Eight years ago, Ashley Bontrager played Elizabeth (Lizzy) Bennett in Ballet Fantastique’s production of “Pride and Prejudice.” This Valentine’s Day weekend, Bontrager returns to the stage.
When Bontrager first played Lizzy, Gustavo Ramirez was cast as Mr. Darcy, costar and love interest. Bontrager and Ramirez met through the show, and are still dating today.
“It’s like a joke, but we fell in love while we were doing the show,” Bontrager said.
Bontrager had been serving as a principal dancer at the Ballet Fantastique since 2010. Her mother is the artistic director and founder of the company, and her older sister, Hannah Bontrager, is also a dancer.

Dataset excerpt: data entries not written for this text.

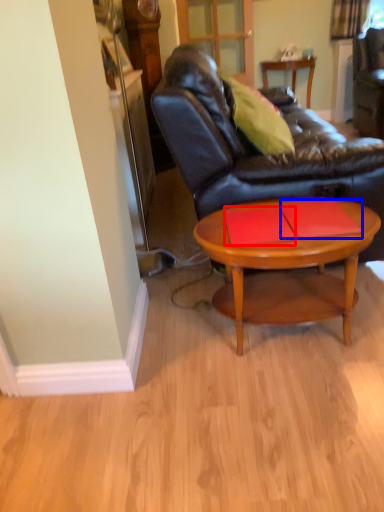
Question: Which of the following is the closest to the observer, plank (highlighted by a red box) or plank (highlighted by a blue box)?

Choices:
 (A) plank
 (B) plank

Answer: (B)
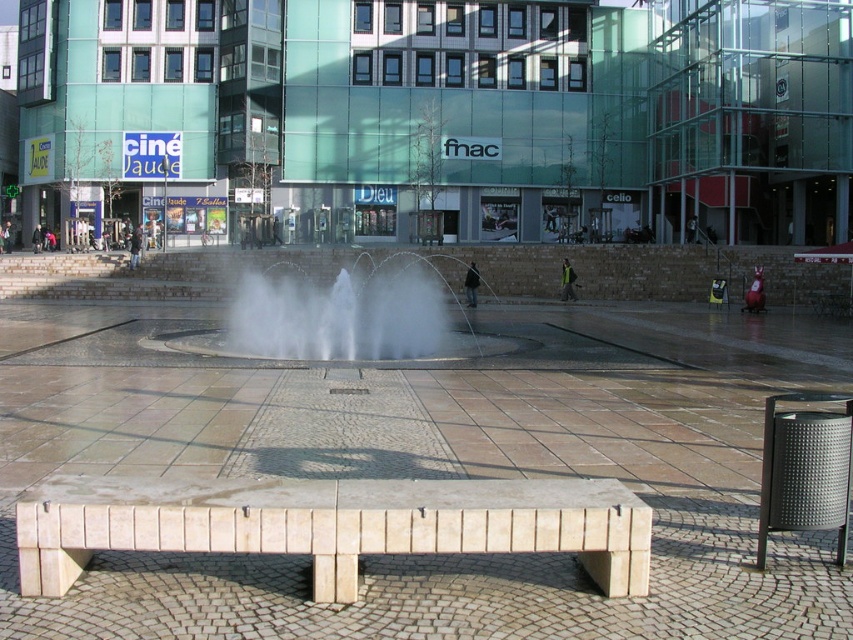
Question: Does green glass building at upper center lie in front of clear water at center?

Hannah and Ashley Bontrager kicked off their first dance performance when they were only five and seven years old. They put on backyard productions for their neighbors under their very own production company, “The Littlest Theatre Group.” The two sisters would go thrift shopping for costumes, collect cardboards for stage sets and work in the garage and backyard for rehearsals and preparations. “We went all out,” Bontrager said.
Bontrager grew up in a dancing environment. Her family often says, “pick one thing and do as hard as you can,” as a motto. When she went to college at the University of Oregon to study journalism, it was the first time she was exposed to life outside of ballet.
“It was the time when I realized that I love ballet,” Bontrager said. “In ballet you can be so many different characters and live so many different lives.”
As she considered her future career in the ballet world, she began to raise a common concern for dancers: it has an expiration date. In the physically demanding world of art, injuries and physical capacity are crucial things. Bontrager said that she is fortunate to never have had any major injuries, and she hopes to stay in the ballet world in some form.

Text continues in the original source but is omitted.